Die Deliktsqualifikation des Raubes nach § 143 Satz 1 zweiter Fall StGB setzt voraus, daß der Raub unter Verwendung einer Waffe begangen wurde; bloßes Mitsichführen einer Waffe, ohne sie (zumindest konkludent) als Drohmittel zu gebrauchen, genügt nicht. Verwendet wird die Waffe, wenn sie bei der Ausführung des Raubes zum Einsatz gelangt. Das trifft nicht nur dann zu, wenn ‑ fallbezogen ‑ mit einer Stichwaffe zugestochen und diese Waffe somit bestimmungsgemäß gebraucht wird, sondern auch dann, wenn sie als Mittel der (qualifizierten) Drohung benützt wird, wobei der bloße (auch konkludente) Hinweis auf die Möglichkeit des Waffeneinsatzes genügt. Die Verwendung der Waffe muß Mittel der Gewaltanwendung oder Drohung sein, dazu folglich in einem funktionstypischen Zusammenhang stehen. Dafür ist nicht erforderlich, daß die Drohung oder Gewaltanwendung von Anfang an unter Waffenverwendung durchgeführt wird. Es reicht auch aus, wenn der Täter ‑ zB nach Scheitern anderer Mittel ‑ der Gewalt oder Drohung mit einer Waffe Nachdruck verleiht, nicht aber, wenn der Einsatz der Waffe deutlich getrennt von der eigentlichen Tathandlung vor sich geht (Leukauf‑Steininger Komm3 § 143 RN 6 und 7, Zipf WrK Rz 9, 10 zu § 143 StGB).

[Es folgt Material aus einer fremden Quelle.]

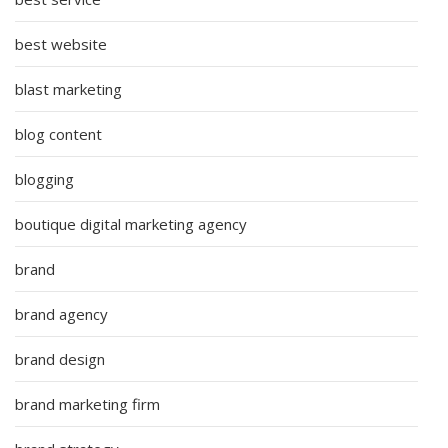
best website
blast marketing
blog content
blogging
boutique digital marketing agency
brand
brand agency
brand design
brand marketing firm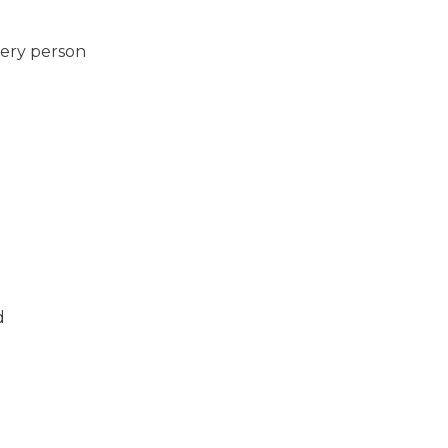
very person
d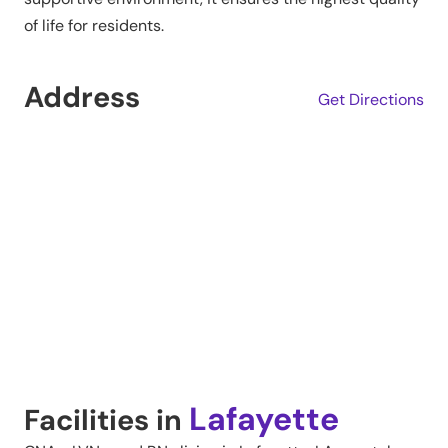
of life for residents.
Address
Get Directions
Lafayette
Facilities in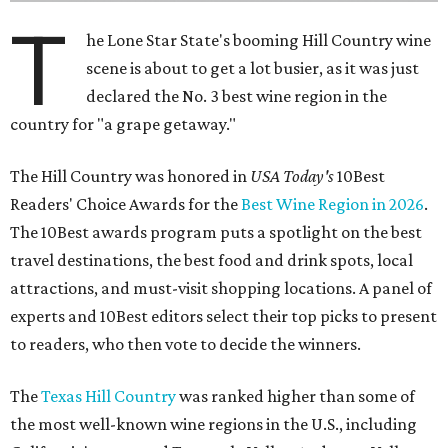
T
he Lone Star State's booming Hill Country wine
scene is about to get a lot busier, as it was just
declared the No. 3 best wine region in the
country for "a grape getaway."
The Hill Country was honored in
USA Today's
10Best
Readers' Choice Awards for the
Best Wine Region in 2026
.
The 10Best awards program puts a spotlight on the best
travel destinations, the best food and drink spots, local
attractions, and must-visit shopping locations. A panel of
experts and 10Best editors select their top picks to present
to readers, who then vote to decide the winners.
The
Texas Hill Country
was ranked higher than some of
the most well-known wine regions in the U.S., including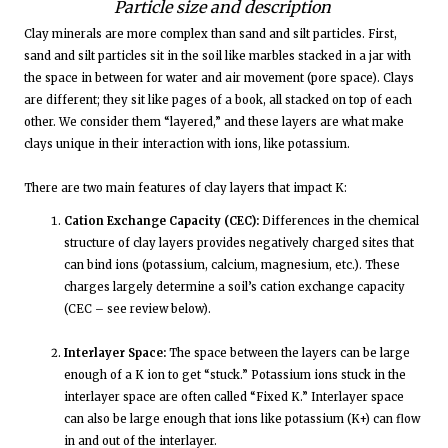
Particle size and description
Clay minerals are more complex than sand and silt particles. First,
sand and silt particles sit in the soil like marbles stacked in a jar with
the space in between for water and air movement (pore space). Clays
are different; they sit like pages of a book, all stacked on top of each
other. We consider them “layered,” and these layers are what make
clays unique in their interaction with ions, like potassium.
There are two main features of clay layers that impact K:
Cation Exchange Capacity (CEC):
Differences in the chemical
structure of clay layers provides negatively charged sites that
can bind ions (potassium, calcium, magnesium, etc.). These
charges largely determine a soil’s cation exchange capacity
(CEC – see review below).
Interlayer Space:
The space between the layers can be large
enough of a K ion to get “stuck.” Potassium ions stuck in the
interlayer space are often called “Fixed K.” Interlayer space
can also be large enough that ions like potassium (K+) can flow
in and out of the interlayer.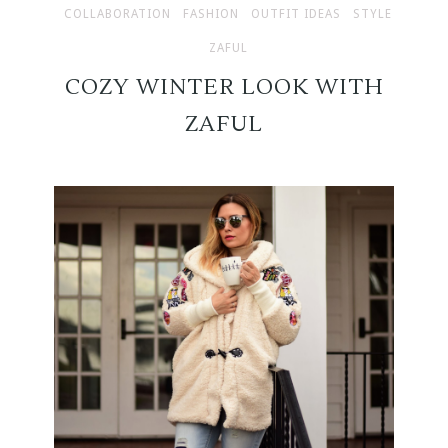
COLLABORATION
FASHION
OUTFIT IDEAS
STYLE
ZAFUL
COZY WINTER LOOK WITH
ZAFUL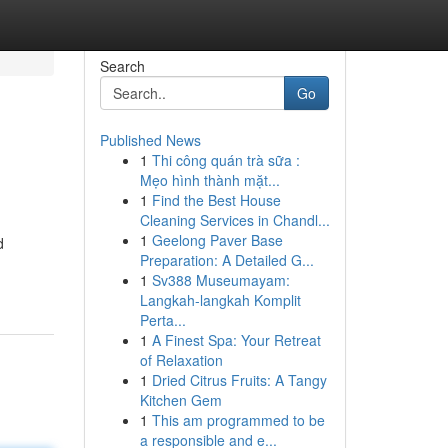
Search
Go
Published News
1
Thi công quán trà sữa :
Mẹo hình thành mặt...
1
Find the Best House
Cleaning Services in Chandl...
1
Geelong Paver Base
d
Preparation: A Detailed G...
1
Sv388 Museumayam:
Langkah-langkah Komplit
Perta...
1
A Finest Spa: Your Retreat
of Relaxation
1
Dried Citrus Fruits: A Tangy
Kitchen Gem
1
This am programmed to be
a responsible and e...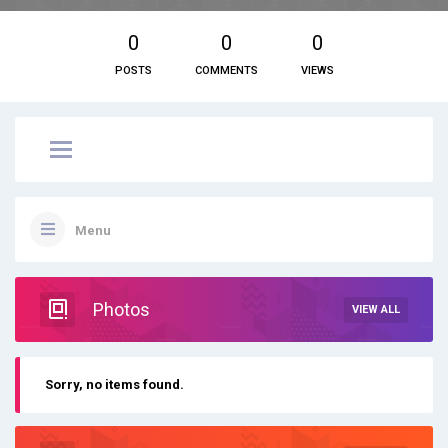
0
0
0
POSTS
COMMENTS
VIEWS
Menu
Photos
VIEW ALL
Sorry, no items found.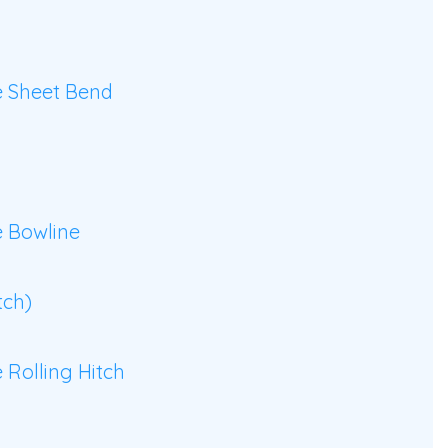
 Sheet Bend
 Bowline
tch)
Rolling Hitch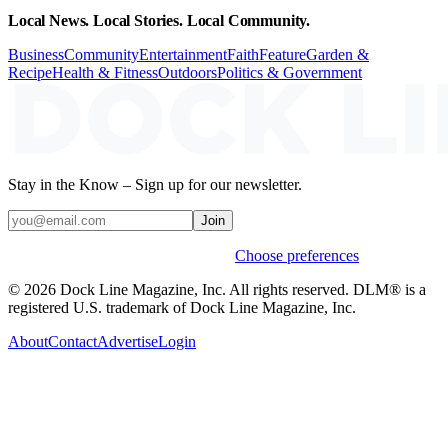
Local News. Local Stories. Local Community.
Business
Community
Entertainment
Faith
Feature
Garden &
Recipe
Health & Fitness
Outdoors
Politics & Government
Stay in the Know – Sign up for our newsletter.
Join
Weekly stories & events by default.
Choose preferences
© 2026 Dock Line Magazine, Inc. All rights reserved. DLM® is a
registered U.S. trademark of Dock Line Magazine, Inc.
About
Contact
Advertise
Login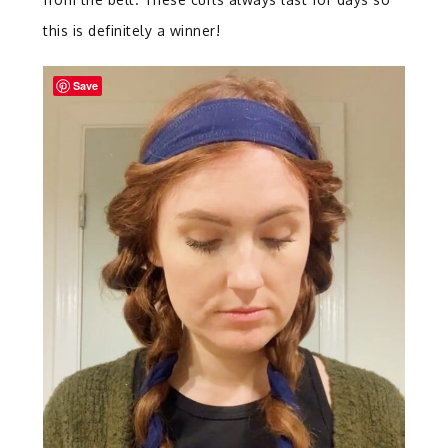
this is definitely a winner!
Save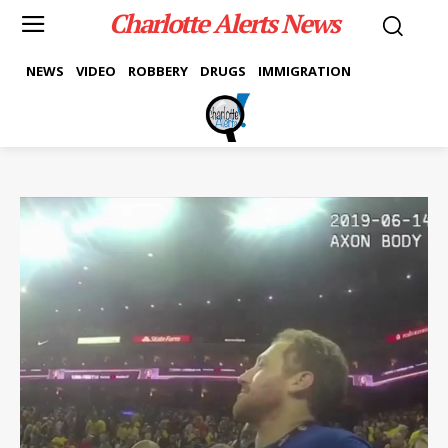
Charlotte Alerts News
NEWS
VIDEO
ROBBERY
DRUGS
IMMIGRATION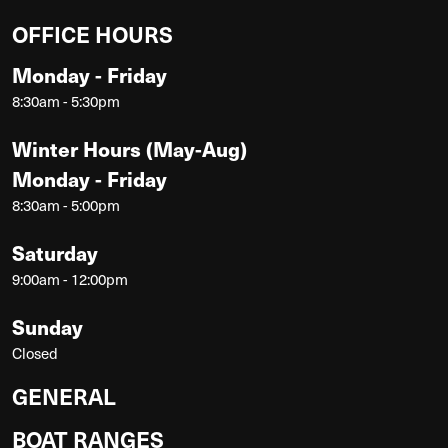
OFFICE HOURS
Monday - Friday
8:30am - 5:30pm
Winter Hours (May-Aug)
Monday - Friday
8:30am - 5:00pm
Saturday
9:00am - 12:00pm
Sunday
Closed
GENERAL
BOAT RANGES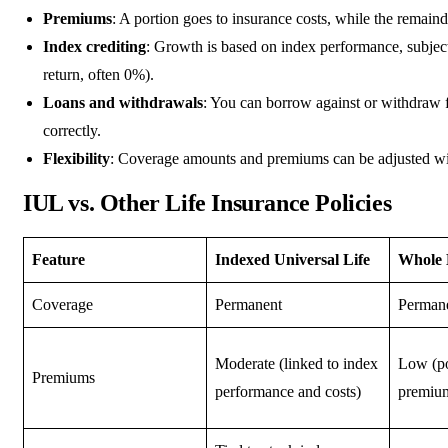
Premiums
: A portion goes to insurance costs, while the remain
Index crediting
: Growth is based on index performance, subje
return, often 0%).
Loans and withdrawals
: You can borrow against or withdraw fr
correctly.
Flexibility
: Coverage amounts and premiums can be adjusted wit
IUL vs. Other Life Insurance Policies
Feature
Indexed Universal Life
Whole 
Coverage
Permanent
Perman
Moderate (linked to index
Low (po
Premiums
performance and costs)
premium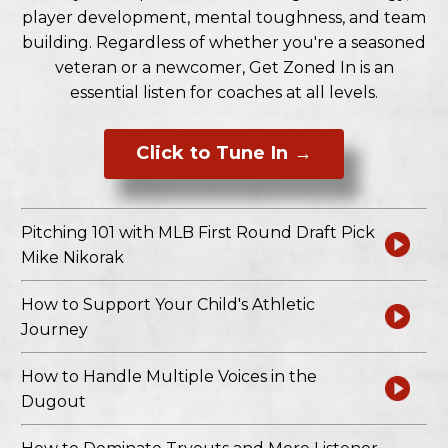
player development, mental toughness, and team
building. Regardless of whether you're a seasoned
veteran or a newcomer, Get Zoned In is an
essential listen for coaches at all levels.
Click to Tune In →
Pitching 101 with MLB First Round Draft Pick
Mike Nikorak
How to Support Your Child's Athletic
Journey
How to Handle Multiple Voices in the
Dugout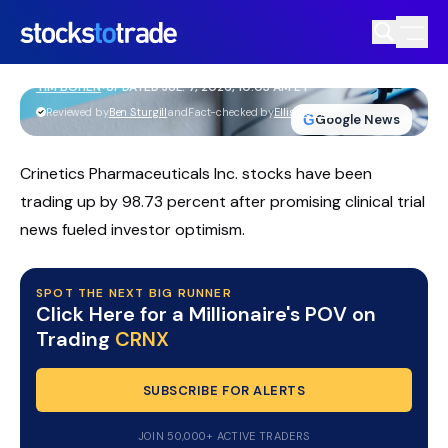
CRNX Stock Soars On $10B Vertex
Takeover Deal
TIM BOHEN
•
UPDATED JUL. 7, 2026, 10:03 AM ET
https://stockstotrade-nuxt-staging.stockstotrade-
Reviewed by
Ben Sturgill
and
Fact-checked by
Ellis Hobbs
G
Google News
com-inc.workers.dev/
Crinetics Pharmaceuticals Inc. stocks have been
trading up by 98.73 percent after promising clinical trial
news fueled investor optimism.
SPOT THE NEXT BIG RUNNER
Click Here for a Millionaire's POV on
Trading
CRNX
SUBSCRIBE FOR ALERTS
JOIN 50,000+ ACTIVE TRADERS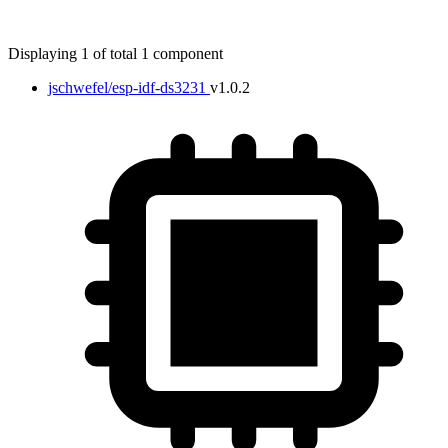
Displaying 1 of total 1 component
jschwefel/esp-idf-ds3231
v1.0.2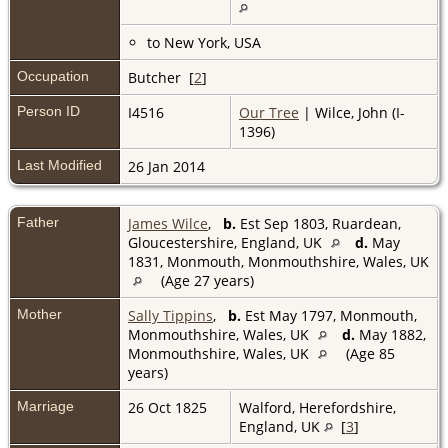
to New York, USA
Occupation
Butcher [
2
]
Person ID
I4516
Our Tree
| Wilce, John (I-
1396)
Last Modified
26 Jan 2014
Father
James Wilce
,
b.
Est Sep 1803, Ruardean,
Gloucestershire, England, UK
d.
May
1831, Monmouth, Monmouthshire, Wales, UK
(Age 27 years)
Mother
Sally Tippins
,
b.
Est May 1797, Monmouth,
Monmouthshire, Wales, UK
d.
May 1882,
Monmouthshire, Wales, UK
(Age 85
years)
Marriage
26 Oct 1825
Walford, Herefordshire,
England, UK
[
3
]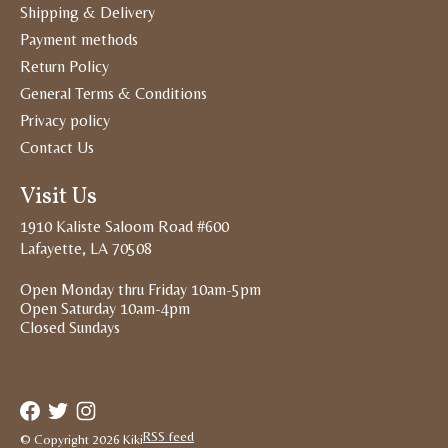
Shipping & Delivery
Payment methods
Return Policy
General Terms & Conditions
Privacy policy
Contact Us
Visit Us
1910 Kaliste Saloom Road #600
Lafayette, LA 70508
Open Monday thru Friday 10am-5pm
Open Saturday 10am-4pm
Closed Sundays
RSS feed
© Copyright 2026 Kiki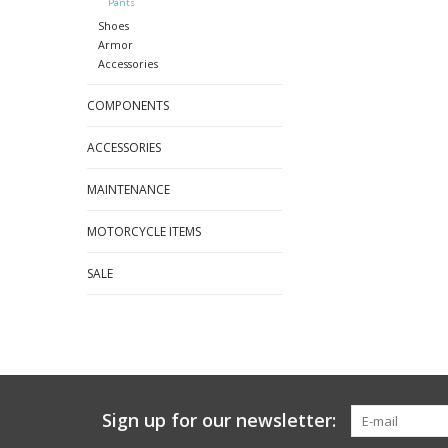
Pants
Shoes
Armor
Accessories
COMPONENTS
ACCESSORIES
MAINTENANCE
MOTORCYCLE ITEMS
SALE
Sign up for our newsletter:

Die aufgezeigte rechtliche Problematik betrifft nicht nur den Angeklagten Nelio S*, der die faktische und unmittelbare Verfügungsmacht über das in Rede stehende Messer hatte, sondern auch die Mitangeklagten Kemal A* und Mario T*, weil die Qualifikation des bewaffneten Raubes nicht nur demjenigen Beteiligten zugerechnet wird, der die Waffe selbst beim Raub verwendet, sondern auch jenem, der ihre Verwendung durch einen anderen Beteiligten kennt und billigt (zumindest iS bedingten Vorsatzes ‑ vgl RZ 1961, 37; 1984/28; Mayerhofer‑Rieder StGB3 ENr 13 a zu § 143); sie findet aber ‑ zum Nachteil der Angeklagten ‑ in der Rechtsbelehrung keinen Niederschlag, sodaß der Nichtigkeitsgrund des § 345 Abs. 1 Z 8 StPO gegeben ist.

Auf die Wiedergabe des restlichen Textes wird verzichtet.